This invention relates to visual detection and warning devices, and more particularly to a visual spoilage indicator for food containers. The invention is especially relevant to inexpensive indicators which may be easily incorporated into common food containers to provide a quick and easily detectable indication of probable deterioration of the food contents within the container.
Hardly a year goes by when there is not an outbreak of botulism in some part of the country. Even though the strictest standards of care may be observed in the preparation, packaging, sealing, and sterilization of foodstuffs and their containers, it is virtually impossible to insure completely against the occasional presence of bacteria. Given enough time (and not much is required), even one or just a few bacteria can create a substantial risk of botulism within the contaminated container. Of course, the public is warned to watch for such signs as swollen cans, but more than this is needed, as proven by the many people who continue to be hospitalized from time to time from botulism poisoning.
Recently it has become increasingly common for manufacturers to date code their products so that, either through sale or removal by the grocer, the products will be limited to a reasonable shelf life. This shelf life is presumably determined by balancing the risk that a contaminated container could become dangerous in a given period of time versus the cost of increasing the reliability of production controls in order to reduce the likelihood of initial contamination. Obviously, it would be unreasonably expensive to be absolutely certain that every container which left the factory was completely and totally sterile. On the other hand, a fair quantity of perfectly good food is probably destroyed when the shelf life expires in order to avoid the risk that one bad container might survive and be consumed. The picture is further complicated since there is no way of determining just how long a particular container might be stored in a given household.
While alternatives to strict production and shelf life controls have undoubtedly been explored, there has been surprisingly little visible progress with repsect to other solutions to this problem. One such alternative solution, as suggested by the present invention, would be the provision of some sort of indicator which would readily and quickly show the condition of the food within the container. Certainly, the matter of displaying the ambient conditions within a particular sub-environment is not, in a broad sense, a new proposition. Fish aquarium thermometers and indoor-outdoor thermometers are common consumer products which provide a few examples. Various devices are also known which indicate the temperature, pressure, and/or humidity conditions within some sub-environment, and detectors are also known for indicating the presence of specific materials under these conditions.
Nevertheless, and put in its simplest terms, one cannot today walk into a supermarket and pick out a can of beans or mushrooms or whatever and tell at a glance whether or not there is a likely risk of botulism poisoning from this food. Obviously, a substantial need in this area has long existed, and continues to exist to this day. Further, from an economic standpoint, a reliable (even if not perfect) and inexpensive detector could well eliminate the need for shelf life controls, thus reducing or eliminating losses from the disposal of perfectly good food products. Additionally, it would substantially reduce the problem and risk resulting from further extending the storage once the product was taken home.
To explore the problem further, when the food within a sealed container starts to spoil, several by-products are given off. It is therefore theoretically possible to detect spoilage by detecting one or more of these by-products. Common to all such deterioration is the production of heat, acidity, pressure, and carbon dioxide (CO.sub.2). Ideally, a spoilage detector should be useable with as many different food products as possible, without requiring different detectors for each different type of food material.
Turning to the first by-product, heat, it is easy to see that a heat detector is not likely to be practical because the heat evolved during spoilage is small.

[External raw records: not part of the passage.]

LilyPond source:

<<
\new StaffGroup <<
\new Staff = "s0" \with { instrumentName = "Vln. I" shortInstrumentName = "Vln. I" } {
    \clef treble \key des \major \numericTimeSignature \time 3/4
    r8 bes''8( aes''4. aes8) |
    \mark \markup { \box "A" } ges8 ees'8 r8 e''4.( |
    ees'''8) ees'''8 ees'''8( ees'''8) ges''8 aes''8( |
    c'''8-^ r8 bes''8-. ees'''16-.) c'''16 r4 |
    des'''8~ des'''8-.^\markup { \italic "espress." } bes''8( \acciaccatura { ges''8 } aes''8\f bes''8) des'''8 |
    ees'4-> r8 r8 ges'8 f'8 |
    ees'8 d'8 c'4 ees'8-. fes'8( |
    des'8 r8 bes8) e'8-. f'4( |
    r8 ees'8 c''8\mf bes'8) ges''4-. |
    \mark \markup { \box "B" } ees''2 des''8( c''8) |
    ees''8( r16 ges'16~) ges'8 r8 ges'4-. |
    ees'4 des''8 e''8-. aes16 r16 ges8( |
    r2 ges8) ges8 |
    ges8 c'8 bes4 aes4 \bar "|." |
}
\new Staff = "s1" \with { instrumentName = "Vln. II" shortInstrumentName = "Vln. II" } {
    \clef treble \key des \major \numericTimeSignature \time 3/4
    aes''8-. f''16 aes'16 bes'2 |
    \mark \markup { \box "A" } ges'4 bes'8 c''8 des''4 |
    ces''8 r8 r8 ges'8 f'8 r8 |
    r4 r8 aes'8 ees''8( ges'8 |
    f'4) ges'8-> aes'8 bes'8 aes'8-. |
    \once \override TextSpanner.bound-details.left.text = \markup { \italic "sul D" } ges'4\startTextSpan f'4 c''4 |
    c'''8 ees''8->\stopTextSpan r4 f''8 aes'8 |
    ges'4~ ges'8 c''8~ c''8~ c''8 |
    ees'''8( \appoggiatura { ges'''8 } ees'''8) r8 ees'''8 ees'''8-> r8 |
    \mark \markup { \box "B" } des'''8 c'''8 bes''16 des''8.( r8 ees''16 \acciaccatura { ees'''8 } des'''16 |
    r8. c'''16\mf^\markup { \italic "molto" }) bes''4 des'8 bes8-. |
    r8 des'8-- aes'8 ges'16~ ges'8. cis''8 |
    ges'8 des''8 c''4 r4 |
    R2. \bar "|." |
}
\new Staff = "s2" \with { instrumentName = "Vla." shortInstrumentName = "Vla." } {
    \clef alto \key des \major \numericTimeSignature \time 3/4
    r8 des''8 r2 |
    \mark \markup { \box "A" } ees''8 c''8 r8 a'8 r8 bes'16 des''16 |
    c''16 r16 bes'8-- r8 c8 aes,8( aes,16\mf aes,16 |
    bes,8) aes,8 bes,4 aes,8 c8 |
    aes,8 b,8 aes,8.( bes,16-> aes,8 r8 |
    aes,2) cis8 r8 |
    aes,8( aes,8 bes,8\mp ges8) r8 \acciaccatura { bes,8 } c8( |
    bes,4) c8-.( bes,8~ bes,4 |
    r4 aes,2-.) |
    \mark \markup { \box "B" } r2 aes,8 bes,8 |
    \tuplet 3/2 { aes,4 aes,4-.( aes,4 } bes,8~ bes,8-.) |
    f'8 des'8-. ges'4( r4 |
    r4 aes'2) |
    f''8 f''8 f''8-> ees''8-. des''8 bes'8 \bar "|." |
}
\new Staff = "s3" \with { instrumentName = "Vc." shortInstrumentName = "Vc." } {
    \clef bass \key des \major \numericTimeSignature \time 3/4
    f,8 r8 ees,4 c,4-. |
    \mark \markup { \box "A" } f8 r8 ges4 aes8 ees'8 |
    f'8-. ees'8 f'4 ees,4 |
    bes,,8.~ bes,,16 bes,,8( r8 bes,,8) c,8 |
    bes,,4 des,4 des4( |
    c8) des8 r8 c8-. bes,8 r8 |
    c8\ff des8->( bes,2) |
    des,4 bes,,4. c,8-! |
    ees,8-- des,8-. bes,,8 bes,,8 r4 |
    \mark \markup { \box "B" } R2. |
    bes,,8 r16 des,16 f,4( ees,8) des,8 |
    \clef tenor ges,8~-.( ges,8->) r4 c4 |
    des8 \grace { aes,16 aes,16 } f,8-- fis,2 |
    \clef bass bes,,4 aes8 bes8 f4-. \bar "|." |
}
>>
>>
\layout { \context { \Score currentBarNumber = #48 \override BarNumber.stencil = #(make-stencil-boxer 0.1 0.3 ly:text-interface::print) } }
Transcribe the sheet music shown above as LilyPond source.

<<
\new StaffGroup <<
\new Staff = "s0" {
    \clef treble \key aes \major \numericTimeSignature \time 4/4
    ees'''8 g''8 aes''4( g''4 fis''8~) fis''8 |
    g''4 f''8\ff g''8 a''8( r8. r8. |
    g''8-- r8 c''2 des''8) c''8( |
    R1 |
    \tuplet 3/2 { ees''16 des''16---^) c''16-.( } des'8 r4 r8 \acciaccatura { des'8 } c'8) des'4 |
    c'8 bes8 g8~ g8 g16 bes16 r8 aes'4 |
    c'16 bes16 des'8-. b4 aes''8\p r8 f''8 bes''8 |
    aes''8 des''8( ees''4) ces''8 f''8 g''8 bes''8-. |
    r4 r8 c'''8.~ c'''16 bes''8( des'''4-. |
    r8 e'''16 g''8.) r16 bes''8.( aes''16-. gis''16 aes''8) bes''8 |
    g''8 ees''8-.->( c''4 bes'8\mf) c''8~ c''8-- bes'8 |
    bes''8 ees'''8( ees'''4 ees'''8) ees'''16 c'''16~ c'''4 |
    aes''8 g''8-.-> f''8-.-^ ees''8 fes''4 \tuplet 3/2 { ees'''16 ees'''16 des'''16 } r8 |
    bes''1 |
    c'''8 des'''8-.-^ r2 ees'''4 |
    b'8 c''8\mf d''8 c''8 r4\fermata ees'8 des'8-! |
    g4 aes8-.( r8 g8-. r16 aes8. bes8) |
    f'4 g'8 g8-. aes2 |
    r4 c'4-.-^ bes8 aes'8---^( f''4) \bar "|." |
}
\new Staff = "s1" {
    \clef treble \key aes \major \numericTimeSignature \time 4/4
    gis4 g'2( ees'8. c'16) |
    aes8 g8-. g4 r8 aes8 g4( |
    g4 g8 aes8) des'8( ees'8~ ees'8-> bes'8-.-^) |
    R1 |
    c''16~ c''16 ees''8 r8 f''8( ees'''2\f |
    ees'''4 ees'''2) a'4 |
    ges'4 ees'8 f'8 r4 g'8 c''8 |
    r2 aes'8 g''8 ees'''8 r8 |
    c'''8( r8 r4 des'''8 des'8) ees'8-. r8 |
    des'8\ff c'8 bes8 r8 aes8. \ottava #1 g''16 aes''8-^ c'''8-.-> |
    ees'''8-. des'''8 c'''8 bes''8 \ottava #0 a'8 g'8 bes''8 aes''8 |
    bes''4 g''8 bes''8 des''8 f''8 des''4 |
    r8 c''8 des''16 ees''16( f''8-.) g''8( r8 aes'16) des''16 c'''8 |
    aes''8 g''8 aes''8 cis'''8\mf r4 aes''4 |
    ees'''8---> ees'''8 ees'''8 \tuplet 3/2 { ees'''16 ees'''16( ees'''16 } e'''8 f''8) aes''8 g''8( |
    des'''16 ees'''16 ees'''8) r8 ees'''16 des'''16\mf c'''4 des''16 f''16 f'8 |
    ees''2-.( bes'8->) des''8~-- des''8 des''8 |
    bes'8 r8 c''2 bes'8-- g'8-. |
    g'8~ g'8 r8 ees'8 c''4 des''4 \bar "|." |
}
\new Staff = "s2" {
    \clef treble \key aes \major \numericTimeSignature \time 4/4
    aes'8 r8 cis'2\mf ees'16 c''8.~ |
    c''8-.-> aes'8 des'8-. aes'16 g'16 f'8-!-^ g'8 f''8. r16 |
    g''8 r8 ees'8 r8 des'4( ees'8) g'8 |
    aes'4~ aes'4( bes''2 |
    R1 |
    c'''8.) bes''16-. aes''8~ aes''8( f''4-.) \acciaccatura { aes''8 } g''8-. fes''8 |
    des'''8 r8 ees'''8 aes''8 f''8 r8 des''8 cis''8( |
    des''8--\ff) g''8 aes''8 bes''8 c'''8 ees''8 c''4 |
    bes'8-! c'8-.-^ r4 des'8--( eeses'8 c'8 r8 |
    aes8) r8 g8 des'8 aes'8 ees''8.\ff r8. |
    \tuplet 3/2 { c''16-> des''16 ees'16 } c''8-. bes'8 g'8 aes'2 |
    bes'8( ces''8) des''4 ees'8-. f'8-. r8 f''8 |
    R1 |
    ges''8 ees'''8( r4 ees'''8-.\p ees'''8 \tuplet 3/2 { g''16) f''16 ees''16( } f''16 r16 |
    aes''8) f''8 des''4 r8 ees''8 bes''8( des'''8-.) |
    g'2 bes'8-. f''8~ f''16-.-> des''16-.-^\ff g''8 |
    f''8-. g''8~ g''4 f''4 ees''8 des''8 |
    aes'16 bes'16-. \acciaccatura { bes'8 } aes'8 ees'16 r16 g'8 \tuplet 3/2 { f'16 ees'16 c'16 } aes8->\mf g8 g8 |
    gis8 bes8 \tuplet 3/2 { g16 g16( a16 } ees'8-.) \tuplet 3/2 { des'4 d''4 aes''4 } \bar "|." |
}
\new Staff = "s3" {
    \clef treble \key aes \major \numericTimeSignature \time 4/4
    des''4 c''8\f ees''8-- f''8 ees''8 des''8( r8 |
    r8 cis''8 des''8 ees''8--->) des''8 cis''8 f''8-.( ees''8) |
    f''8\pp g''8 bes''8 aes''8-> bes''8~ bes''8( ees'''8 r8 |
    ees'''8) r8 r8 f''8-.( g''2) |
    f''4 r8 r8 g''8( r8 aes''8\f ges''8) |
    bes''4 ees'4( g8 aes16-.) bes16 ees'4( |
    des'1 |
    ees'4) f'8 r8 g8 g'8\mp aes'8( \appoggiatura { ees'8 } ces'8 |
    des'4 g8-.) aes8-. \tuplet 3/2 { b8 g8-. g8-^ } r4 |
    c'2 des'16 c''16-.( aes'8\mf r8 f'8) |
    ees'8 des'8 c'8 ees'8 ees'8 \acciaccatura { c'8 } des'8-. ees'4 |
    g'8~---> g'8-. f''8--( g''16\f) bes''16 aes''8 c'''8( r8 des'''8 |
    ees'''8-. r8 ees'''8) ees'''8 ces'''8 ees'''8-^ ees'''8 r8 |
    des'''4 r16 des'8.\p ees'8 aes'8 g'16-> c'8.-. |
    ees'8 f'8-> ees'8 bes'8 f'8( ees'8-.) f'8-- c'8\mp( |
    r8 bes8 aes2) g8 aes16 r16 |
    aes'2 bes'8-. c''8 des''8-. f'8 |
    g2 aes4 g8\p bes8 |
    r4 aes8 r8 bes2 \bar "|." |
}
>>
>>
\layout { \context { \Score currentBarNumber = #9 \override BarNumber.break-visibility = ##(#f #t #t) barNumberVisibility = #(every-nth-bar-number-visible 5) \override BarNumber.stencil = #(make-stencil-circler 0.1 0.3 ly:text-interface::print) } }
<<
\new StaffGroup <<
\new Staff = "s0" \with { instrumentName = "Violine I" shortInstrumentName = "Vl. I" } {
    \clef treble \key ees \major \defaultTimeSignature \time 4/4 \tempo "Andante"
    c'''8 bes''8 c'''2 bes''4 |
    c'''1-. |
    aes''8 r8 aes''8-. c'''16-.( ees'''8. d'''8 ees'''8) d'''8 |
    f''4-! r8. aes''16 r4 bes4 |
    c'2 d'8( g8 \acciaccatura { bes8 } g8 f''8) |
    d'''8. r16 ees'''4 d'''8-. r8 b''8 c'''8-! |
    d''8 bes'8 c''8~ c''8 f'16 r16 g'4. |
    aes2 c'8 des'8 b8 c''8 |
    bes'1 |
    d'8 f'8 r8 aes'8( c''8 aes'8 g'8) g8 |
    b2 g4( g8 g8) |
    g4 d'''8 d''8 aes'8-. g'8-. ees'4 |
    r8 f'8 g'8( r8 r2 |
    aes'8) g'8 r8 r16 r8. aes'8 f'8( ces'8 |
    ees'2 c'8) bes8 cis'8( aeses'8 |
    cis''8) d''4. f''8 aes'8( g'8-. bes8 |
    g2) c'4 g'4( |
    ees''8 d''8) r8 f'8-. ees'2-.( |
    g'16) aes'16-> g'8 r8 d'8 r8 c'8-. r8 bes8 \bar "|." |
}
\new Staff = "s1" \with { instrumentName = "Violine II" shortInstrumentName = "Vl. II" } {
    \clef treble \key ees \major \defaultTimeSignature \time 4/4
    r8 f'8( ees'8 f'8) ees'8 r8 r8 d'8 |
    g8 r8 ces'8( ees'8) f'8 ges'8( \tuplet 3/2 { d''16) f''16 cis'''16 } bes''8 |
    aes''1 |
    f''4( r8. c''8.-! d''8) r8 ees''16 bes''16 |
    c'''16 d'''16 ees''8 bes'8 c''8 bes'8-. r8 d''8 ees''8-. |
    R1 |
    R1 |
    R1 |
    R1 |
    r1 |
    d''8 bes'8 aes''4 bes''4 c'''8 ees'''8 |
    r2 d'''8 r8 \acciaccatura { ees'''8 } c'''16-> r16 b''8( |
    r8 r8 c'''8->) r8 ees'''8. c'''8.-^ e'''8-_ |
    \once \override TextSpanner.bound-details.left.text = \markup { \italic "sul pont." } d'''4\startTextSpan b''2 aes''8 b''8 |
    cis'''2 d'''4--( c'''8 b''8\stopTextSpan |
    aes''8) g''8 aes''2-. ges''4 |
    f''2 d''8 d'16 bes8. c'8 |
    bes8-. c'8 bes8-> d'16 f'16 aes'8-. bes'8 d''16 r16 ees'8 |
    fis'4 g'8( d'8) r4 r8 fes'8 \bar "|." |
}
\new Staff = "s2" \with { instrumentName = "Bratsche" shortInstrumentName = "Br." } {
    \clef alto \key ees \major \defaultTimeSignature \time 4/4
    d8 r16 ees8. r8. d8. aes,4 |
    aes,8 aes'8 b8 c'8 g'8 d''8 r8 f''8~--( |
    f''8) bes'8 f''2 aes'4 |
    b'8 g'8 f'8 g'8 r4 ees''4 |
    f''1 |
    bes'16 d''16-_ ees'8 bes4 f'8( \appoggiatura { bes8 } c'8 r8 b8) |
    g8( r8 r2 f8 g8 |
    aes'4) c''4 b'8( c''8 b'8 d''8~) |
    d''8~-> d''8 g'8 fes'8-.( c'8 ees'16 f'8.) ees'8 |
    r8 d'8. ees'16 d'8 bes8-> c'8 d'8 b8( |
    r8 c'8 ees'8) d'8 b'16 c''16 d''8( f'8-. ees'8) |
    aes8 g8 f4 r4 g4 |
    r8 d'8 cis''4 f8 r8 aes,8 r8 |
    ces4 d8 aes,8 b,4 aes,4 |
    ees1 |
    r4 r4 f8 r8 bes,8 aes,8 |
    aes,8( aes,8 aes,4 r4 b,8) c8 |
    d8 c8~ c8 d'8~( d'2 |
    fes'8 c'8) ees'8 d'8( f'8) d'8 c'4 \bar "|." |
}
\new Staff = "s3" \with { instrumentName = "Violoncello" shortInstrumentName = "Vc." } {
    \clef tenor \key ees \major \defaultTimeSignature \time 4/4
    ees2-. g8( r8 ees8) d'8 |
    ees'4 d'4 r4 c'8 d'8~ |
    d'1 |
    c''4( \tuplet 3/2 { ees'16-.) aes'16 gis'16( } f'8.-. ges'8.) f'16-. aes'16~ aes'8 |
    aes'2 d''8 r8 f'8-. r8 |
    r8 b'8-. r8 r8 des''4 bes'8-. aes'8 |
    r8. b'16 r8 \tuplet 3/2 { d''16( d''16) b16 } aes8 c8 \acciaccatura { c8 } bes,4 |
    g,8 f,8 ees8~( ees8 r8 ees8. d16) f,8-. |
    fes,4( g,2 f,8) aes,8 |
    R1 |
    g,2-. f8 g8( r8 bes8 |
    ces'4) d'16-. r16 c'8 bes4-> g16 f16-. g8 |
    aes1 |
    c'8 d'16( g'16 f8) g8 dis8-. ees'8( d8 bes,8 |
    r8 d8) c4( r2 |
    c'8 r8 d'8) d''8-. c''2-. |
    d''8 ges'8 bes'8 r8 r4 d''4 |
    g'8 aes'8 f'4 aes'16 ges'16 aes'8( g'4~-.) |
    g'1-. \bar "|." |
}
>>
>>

Thus the typical conditions of storage and transportation of many food containers would produce temperature conditions far in excess of those likely to result solely from the heat released during spoilage.
Similarly, acidity is not a preferred index since the pH of various foodstuffs varies widely. It would therefore be necessary to have a full spectrum of indicators in order to accommodate all the different pH levels.
Pressure is perhaps a slightly more workable indicator, but still not very practical. In the first place, due to temperature variations and the chance of mishandling before sale, such a detector would have to be unresponsive to nominal pressure changes. Also, many products are heat sterilized after the can is sealed, so such a pressure detector would have to be insensitive to the pressure increase developed when the can is sterilized. However, the development of substantial pressure occurs rather late in the spoilage process, and therefore, to be effective, it would be necessary for such a detector to respond to slight pressure increases. These are obviously conflicting requirements which make pressure detection impractical.
Thus, if it were possible simply to detect carbon dioxide gas, this would be an ideal way to indicate the likelihood that the food content of the container was deteriorating. Of course, such a detector should be usable with the widest possible variety of foodstuffs. Thus such a detector would have to operate independently of the other properties of foodstuffs, such as pH, salt content (corrosiveness), pressure or vacuum, and so on. Further, such a detector must obviously be approved for use in connection with consumables.